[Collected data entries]

####################

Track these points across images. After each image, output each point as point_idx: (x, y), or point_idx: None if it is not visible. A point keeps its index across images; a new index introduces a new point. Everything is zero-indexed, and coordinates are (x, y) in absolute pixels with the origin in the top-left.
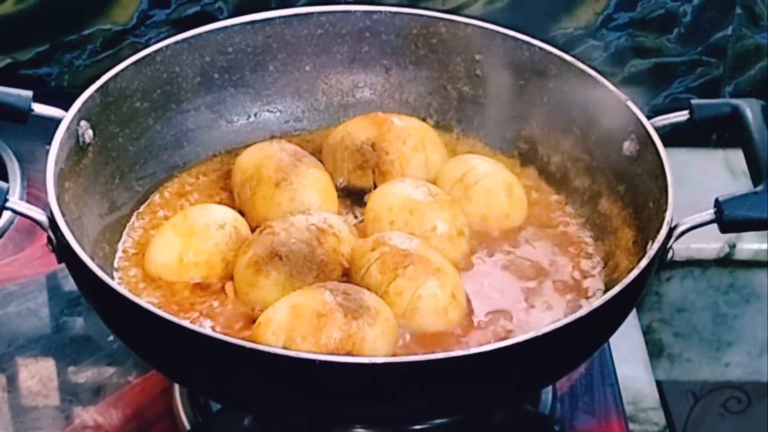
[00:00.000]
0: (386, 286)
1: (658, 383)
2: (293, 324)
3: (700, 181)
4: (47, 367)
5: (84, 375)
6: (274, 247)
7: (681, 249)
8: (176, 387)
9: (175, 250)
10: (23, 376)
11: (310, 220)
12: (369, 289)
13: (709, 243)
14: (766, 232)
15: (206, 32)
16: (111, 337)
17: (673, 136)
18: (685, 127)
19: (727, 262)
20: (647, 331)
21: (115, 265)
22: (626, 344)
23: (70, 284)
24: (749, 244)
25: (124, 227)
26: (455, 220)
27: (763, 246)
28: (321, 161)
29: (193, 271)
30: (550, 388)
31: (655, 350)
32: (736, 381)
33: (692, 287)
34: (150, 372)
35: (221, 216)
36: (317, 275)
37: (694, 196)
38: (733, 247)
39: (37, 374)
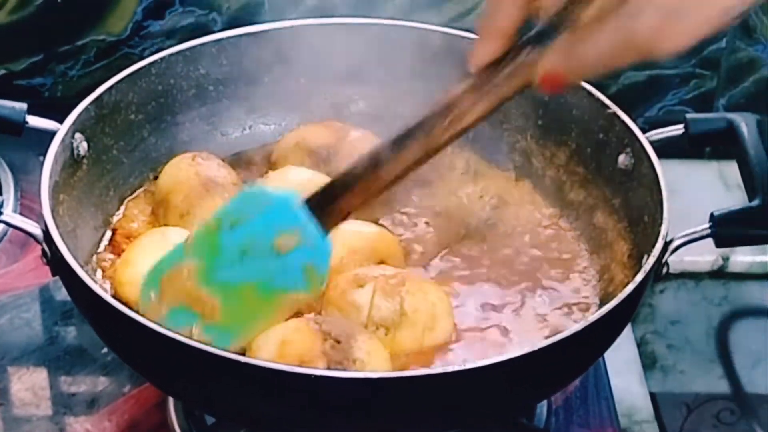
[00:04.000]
0: (401, 309)
1: (652, 395)
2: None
3: (693, 193)
4: (41, 379)
5: (78, 387)
6: None
7: (675, 261)
8: (171, 399)
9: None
10: (16, 388)
11: None
12: (383, 324)
13: (703, 255)
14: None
15: (201, 44)
16: (105, 349)
17: (667, 148)
18: (680, 141)
19: (720, 274)
20: (640, 343)
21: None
22: (620, 357)
23: (63, 296)
24: (743, 257)
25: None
26: None
27: (757, 259)
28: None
29: None
30: (544, 402)
31: (648, 362)
32: (729, 393)
33: (686, 299)
34: (144, 384)
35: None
36: None
37: (688, 208)
38: (726, 259)
39: (31, 386)
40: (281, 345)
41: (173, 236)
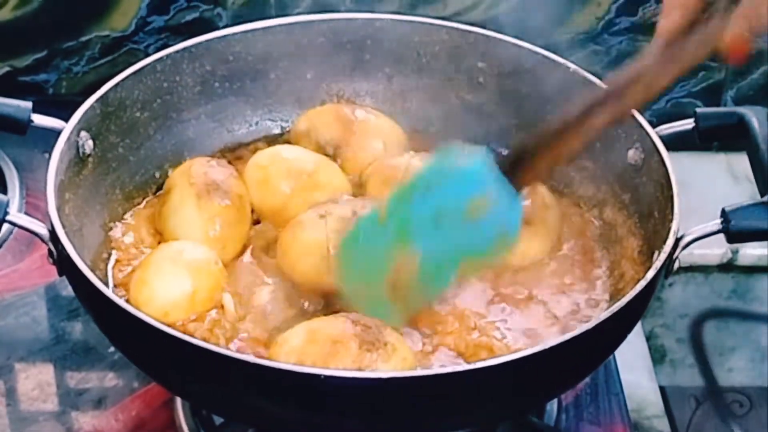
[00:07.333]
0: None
1: (661, 389)
2: (306, 348)
3: (702, 186)
4: (48, 377)
5: (85, 386)
6: None
7: (684, 255)
8: (178, 399)
9: (186, 288)
10: (23, 387)
11: None
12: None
13: (712, 249)
14: None
15: (207, 41)
16: (112, 348)
17: (674, 140)
18: (690, 135)
19: (729, 267)
20: (649, 337)
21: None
22: (630, 352)
23: (70, 293)
24: (752, 250)
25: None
26: None
27: (765, 252)
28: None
29: (200, 307)
30: (554, 399)
31: (657, 356)
32: (738, 386)
33: (695, 293)
34: (152, 383)
35: (207, 252)
36: None
37: (697, 201)
38: (735, 253)
39: (38, 385)
40: (309, 333)
41: (186, 251)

####################

**WORK TO COMPLETE:** Nothing but the pictures may be dropped; output the records above exactly.

**RESPONSE BELOW:**
Track these points across images. After each image, output each point as point_idx: (x, y), or point_idx: None if it is not visible. A point keeps its index across images; a new index introduces a new point. Everything is zero-indexed, and coordinates are (x, y) in absolute pixels with the origin in the top-left.
[00:00.000]
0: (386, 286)
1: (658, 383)
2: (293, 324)
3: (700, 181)
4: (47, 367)
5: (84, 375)
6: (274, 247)
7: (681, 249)
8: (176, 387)
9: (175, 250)
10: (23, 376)
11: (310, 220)
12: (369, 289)
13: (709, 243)
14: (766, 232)
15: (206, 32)
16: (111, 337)
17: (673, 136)
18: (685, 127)
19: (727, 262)
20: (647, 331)
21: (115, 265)
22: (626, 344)
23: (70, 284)
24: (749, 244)
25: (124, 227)
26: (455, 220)
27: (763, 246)
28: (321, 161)
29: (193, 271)
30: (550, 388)
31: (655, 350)
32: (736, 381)
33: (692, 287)
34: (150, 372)
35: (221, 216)
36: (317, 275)
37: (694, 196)
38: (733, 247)
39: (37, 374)
[00:04.000]
0: (401, 309)
1: (652, 395)
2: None
3: (693, 193)
4: (41, 379)
5: (78, 387)
6: None
7: (675, 261)
8: (171, 399)
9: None
10: (16, 388)
11: None
12: (383, 324)
13: (703, 255)
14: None
15: (201, 44)
16: (105, 349)
17: (667, 148)
18: (680, 141)
19: (720, 274)
20: (640, 343)
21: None
22: (620, 357)
23: (63, 296)
24: (743, 257)
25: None
26: None
27: (757, 259)
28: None
29: None
30: (544, 402)
31: (648, 362)
32: (729, 393)
33: (686, 299)
34: (144, 384)
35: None
36: None
37: (688, 208)
38: (726, 259)
39: (31, 386)
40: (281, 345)
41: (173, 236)
[00:07.333]
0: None
1: (661, 389)
2: (306, 348)
3: (702, 186)
4: (48, 377)
5: (85, 386)
6: None
7: (684, 255)
8: (178, 399)
9: (186, 288)
10: (23, 387)
11: None
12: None
13: (712, 249)
14: None
15: (207, 41)
16: (112, 348)
17: (674, 140)
18: (690, 135)
19: (729, 267)
20: (649, 337)
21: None
22: (630, 352)
23: (70, 293)
24: (752, 250)
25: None
26: None
27: (765, 252)
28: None
29: (200, 307)
30: (554, 399)
31: (657, 356)
32: (738, 386)
33: (695, 293)
34: (152, 383)
35: (207, 252)
36: None
37: (697, 201)
38: (735, 253)
39: (38, 385)
40: (309, 333)
41: (186, 251)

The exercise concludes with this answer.